→ **Items listed in a dataset**:
---------------
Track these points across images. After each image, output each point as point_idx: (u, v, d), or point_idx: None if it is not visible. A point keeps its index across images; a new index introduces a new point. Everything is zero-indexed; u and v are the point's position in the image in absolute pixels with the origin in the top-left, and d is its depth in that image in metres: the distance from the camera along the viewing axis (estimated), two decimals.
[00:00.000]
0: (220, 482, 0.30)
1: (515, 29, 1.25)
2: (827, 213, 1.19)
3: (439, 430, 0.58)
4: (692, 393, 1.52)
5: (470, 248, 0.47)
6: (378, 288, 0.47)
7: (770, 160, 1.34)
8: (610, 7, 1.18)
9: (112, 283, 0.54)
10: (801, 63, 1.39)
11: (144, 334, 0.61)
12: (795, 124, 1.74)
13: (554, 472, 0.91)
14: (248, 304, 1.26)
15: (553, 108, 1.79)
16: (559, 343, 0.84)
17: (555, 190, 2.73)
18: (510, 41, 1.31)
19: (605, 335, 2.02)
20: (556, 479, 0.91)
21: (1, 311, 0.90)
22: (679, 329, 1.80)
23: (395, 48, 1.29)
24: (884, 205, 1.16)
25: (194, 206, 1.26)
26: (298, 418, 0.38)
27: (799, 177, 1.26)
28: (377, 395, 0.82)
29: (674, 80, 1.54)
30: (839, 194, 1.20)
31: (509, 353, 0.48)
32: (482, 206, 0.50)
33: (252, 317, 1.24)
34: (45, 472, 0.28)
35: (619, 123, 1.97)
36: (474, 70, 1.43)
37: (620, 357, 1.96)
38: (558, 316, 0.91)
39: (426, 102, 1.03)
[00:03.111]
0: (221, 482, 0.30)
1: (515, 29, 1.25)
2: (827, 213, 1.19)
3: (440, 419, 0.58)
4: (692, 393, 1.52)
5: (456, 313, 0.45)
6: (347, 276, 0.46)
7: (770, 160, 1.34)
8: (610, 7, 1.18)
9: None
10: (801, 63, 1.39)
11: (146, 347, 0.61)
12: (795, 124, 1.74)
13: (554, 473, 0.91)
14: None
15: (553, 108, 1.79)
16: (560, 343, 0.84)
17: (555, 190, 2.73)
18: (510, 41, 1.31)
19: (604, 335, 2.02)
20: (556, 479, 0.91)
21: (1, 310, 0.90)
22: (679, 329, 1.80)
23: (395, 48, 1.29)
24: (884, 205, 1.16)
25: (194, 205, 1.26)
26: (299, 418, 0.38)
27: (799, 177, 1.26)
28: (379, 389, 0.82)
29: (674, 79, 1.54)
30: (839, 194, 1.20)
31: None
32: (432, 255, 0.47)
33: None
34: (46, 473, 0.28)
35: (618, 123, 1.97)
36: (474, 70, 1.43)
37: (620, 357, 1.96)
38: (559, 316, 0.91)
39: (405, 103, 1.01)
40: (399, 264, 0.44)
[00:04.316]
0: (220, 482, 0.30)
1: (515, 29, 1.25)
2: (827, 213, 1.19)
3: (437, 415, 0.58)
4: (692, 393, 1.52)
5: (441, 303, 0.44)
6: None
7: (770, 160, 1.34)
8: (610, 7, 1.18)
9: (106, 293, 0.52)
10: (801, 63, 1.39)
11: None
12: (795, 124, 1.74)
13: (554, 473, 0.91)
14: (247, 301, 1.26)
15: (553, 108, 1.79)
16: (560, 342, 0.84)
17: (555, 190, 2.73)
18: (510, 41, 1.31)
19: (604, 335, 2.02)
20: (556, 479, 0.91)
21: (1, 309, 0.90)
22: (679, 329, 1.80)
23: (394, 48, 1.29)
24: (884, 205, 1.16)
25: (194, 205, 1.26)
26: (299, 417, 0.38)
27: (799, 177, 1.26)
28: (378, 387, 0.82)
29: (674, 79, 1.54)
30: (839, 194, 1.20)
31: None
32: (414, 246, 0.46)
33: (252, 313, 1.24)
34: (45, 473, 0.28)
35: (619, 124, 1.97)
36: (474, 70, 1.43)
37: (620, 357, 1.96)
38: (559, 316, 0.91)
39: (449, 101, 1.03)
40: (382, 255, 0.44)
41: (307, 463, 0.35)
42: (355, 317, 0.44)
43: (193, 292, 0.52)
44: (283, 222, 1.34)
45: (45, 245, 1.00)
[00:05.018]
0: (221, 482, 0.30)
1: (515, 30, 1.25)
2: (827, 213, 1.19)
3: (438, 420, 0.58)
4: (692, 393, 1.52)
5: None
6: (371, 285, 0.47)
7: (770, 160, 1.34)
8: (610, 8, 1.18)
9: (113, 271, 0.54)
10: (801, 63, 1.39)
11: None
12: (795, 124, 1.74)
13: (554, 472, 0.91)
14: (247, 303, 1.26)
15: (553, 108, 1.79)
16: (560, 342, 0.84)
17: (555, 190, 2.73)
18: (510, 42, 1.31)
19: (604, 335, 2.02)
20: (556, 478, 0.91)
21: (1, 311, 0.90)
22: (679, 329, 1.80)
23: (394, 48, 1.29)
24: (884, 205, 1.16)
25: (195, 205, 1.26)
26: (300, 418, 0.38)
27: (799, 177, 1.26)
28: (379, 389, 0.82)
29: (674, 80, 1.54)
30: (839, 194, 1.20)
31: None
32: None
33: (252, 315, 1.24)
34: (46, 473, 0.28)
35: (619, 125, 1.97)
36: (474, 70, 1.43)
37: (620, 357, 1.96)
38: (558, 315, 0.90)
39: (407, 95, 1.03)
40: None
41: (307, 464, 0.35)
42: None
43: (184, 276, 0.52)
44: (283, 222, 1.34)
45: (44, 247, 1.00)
---------------
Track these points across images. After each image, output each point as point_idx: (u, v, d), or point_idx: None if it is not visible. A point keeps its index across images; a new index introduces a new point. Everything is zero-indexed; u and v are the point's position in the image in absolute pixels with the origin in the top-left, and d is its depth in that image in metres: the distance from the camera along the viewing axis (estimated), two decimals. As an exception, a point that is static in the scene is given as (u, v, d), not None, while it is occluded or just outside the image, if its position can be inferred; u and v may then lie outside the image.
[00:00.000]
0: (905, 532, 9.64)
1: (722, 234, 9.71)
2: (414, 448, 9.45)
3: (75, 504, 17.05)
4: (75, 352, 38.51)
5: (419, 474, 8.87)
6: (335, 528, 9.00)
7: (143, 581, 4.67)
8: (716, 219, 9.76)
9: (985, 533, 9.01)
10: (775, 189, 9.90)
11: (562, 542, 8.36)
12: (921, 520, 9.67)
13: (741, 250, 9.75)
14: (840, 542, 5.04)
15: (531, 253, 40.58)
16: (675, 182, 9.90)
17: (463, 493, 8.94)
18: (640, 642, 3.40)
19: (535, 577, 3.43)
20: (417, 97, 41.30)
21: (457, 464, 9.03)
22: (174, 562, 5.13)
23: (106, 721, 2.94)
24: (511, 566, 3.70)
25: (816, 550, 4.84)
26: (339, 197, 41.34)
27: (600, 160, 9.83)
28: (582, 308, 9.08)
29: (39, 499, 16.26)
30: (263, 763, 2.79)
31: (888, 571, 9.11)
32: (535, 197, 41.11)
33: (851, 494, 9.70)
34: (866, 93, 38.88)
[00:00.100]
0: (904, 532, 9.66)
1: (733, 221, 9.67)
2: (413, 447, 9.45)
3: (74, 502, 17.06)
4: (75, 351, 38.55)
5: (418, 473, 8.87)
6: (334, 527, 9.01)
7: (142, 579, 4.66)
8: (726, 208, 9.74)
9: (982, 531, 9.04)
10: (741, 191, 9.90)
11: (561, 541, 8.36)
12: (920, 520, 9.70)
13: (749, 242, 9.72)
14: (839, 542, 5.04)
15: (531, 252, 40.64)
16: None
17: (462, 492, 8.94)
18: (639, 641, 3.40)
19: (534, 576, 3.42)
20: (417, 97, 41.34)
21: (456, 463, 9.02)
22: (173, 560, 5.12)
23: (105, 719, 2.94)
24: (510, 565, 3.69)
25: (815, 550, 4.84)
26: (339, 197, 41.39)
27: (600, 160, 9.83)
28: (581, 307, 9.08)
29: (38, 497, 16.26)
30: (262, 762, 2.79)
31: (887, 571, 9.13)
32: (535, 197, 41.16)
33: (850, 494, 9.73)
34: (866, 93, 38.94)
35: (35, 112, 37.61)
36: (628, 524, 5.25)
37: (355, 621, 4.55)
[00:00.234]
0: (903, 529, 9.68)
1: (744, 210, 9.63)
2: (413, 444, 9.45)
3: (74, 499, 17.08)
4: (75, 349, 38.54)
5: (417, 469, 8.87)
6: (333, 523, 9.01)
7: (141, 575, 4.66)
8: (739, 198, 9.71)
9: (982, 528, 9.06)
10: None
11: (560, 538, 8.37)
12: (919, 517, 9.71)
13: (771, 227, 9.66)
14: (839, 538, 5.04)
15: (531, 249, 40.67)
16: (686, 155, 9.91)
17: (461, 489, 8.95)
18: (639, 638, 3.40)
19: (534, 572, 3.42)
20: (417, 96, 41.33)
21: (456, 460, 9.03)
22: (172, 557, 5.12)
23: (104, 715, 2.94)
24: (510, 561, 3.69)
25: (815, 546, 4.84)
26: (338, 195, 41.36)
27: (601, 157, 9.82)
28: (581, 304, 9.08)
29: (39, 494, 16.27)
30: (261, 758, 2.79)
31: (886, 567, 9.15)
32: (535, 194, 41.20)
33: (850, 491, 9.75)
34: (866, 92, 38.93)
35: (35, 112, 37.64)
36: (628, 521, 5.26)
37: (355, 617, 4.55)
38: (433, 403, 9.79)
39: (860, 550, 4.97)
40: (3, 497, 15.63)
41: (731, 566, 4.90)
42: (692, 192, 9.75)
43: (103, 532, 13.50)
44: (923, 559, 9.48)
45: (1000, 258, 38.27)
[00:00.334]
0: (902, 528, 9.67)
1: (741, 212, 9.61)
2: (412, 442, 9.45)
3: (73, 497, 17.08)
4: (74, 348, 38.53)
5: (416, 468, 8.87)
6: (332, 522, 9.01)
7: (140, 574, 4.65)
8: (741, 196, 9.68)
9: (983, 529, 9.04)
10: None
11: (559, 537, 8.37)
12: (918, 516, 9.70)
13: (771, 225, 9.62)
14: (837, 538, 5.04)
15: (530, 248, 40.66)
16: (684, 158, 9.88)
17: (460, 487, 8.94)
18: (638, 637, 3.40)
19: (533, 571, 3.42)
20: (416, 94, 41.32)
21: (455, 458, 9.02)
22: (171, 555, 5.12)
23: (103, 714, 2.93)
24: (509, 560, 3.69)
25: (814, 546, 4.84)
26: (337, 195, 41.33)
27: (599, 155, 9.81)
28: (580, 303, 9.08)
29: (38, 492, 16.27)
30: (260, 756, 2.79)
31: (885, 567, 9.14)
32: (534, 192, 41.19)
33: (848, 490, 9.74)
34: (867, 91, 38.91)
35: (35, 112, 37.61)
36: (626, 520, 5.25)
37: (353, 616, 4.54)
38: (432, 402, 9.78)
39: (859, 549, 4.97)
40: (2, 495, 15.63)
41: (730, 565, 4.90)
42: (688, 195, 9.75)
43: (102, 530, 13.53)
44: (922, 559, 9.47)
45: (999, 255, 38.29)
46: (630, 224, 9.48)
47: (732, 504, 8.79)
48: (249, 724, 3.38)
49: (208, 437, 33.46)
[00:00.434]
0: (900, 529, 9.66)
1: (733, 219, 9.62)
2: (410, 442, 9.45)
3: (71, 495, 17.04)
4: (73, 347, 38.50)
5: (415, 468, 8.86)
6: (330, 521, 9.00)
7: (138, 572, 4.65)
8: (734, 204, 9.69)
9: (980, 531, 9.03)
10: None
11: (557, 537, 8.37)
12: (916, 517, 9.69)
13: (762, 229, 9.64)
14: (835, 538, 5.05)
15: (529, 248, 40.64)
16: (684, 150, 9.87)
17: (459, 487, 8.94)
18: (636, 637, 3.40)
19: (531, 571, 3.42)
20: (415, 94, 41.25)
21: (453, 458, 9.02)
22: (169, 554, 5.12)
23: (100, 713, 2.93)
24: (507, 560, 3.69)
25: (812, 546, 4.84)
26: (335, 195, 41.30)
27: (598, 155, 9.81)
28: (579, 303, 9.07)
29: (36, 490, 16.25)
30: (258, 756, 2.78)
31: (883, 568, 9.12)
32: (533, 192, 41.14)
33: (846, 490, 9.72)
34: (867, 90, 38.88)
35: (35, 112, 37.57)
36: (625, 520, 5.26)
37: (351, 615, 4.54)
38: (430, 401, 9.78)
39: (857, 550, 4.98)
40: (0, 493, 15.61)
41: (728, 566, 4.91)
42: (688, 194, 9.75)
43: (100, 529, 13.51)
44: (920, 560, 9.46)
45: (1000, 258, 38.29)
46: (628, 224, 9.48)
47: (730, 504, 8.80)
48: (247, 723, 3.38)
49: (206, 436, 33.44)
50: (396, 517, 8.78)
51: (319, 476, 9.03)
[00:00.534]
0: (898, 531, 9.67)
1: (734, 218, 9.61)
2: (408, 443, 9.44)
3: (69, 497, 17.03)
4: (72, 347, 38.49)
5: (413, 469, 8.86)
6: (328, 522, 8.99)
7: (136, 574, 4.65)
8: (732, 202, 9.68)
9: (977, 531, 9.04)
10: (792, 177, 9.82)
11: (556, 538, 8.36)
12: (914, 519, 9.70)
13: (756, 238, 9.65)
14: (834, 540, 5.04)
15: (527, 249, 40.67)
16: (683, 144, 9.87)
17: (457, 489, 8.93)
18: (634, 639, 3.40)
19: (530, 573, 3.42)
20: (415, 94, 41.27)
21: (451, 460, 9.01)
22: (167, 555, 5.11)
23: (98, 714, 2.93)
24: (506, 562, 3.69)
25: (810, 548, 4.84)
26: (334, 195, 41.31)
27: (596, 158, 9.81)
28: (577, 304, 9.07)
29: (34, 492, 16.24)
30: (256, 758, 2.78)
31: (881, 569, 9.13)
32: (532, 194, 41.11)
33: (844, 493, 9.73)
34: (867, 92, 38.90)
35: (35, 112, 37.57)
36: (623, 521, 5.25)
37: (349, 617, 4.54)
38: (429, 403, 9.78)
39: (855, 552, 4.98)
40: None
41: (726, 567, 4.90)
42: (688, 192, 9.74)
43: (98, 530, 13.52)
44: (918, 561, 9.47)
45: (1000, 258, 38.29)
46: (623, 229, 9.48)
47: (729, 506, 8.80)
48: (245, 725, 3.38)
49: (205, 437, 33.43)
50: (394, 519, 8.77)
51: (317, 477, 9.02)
---------------
Would you copy, unchanged, the stretch of the records above that begins at the line containing "23: (106, 721, 2.94)" and ends at the line containing "45: (1000, 258, 38.27)", and only that?

→ **RESPONSE BELOW**:
23: (106, 721, 2.94)
24: (511, 566, 3.70)
25: (816, 550, 4.84)
26: (339, 197, 41.34)
27: (600, 160, 9.83)
28: (582, 308, 9.08)
29: (39, 499, 16.26)
30: (263, 763, 2.79)
31: (888, 571, 9.11)
32: (535, 197, 41.11)
33: (851, 494, 9.70)
34: (866, 93, 38.88)
[00:00.100]
0: (904, 532, 9.66)
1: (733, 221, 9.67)
2: (413, 447, 9.45)
3: (74, 502, 17.06)
4: (75, 351, 38.55)
5: (418, 473, 8.87)
6: (334, 527, 9.01)
7: (142, 579, 4.66)
8: (726, 208, 9.74)
9: (982, 531, 9.04)
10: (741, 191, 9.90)
11: (561, 541, 8.36)
12: (920, 520, 9.70)
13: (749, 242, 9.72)
14: (839, 542, 5.04)
15: (531, 252, 40.64)
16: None
17: (462, 492, 8.94)
18: (639, 641, 3.40)
19: (534, 576, 3.42)
20: (417, 97, 41.34)
21: (456, 463, 9.02)
22: (173, 560, 5.12)
23: (105, 719, 2.94)
24: (510, 565, 3.69)
25: (815, 550, 4.84)
26: (339, 197, 41.39)
27: (600, 160, 9.83)
28: (581, 307, 9.08)
29: (38, 497, 16.26)
30: (262, 762, 2.79)
31: (887, 571, 9.13)
32: (535, 197, 41.16)
33: (850, 494, 9.73)
34: (866, 93, 38.94)
35: (35, 112, 37.61)
36: (628, 524, 5.25)
37: (355, 621, 4.55)
[00:00.234]
0: (903, 529, 9.68)
1: (744, 210, 9.63)
2: (413, 444, 9.45)
3: (74, 499, 17.08)
4: (75, 349, 38.54)
5: (417, 469, 8.87)
6: (333, 523, 9.01)
7: (141, 575, 4.66)
8: (739, 198, 9.71)
9: (982, 528, 9.06)
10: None
11: (560, 538, 8.37)
12: (919, 517, 9.71)
13: (771, 227, 9.66)
14: (839, 538, 5.04)
15: (531, 249, 40.67)
16: (686, 155, 9.91)
17: (461, 489, 8.95)
18: (639, 638, 3.40)
19: (534, 572, 3.42)
20: (417, 96, 41.33)
21: (456, 460, 9.03)
22: (172, 557, 5.12)
23: (104, 715, 2.94)
24: (510, 561, 3.69)
25: (815, 546, 4.84)
26: (338, 195, 41.36)
27: (601, 157, 9.82)
28: (581, 304, 9.08)
29: (39, 494, 16.27)
30: (261, 758, 2.79)
31: (886, 567, 9.15)
32: (535, 194, 41.20)
33: (850, 491, 9.75)
34: (866, 92, 38.93)
35: (35, 112, 37.64)
36: (628, 521, 5.26)
37: (355, 617, 4.55)
38: (433, 403, 9.79)
39: (860, 550, 4.97)
40: (3, 497, 15.63)
41: (731, 566, 4.90)
42: (692, 192, 9.75)
43: (103, 532, 13.50)
44: (923, 559, 9.48)
45: (1000, 258, 38.27)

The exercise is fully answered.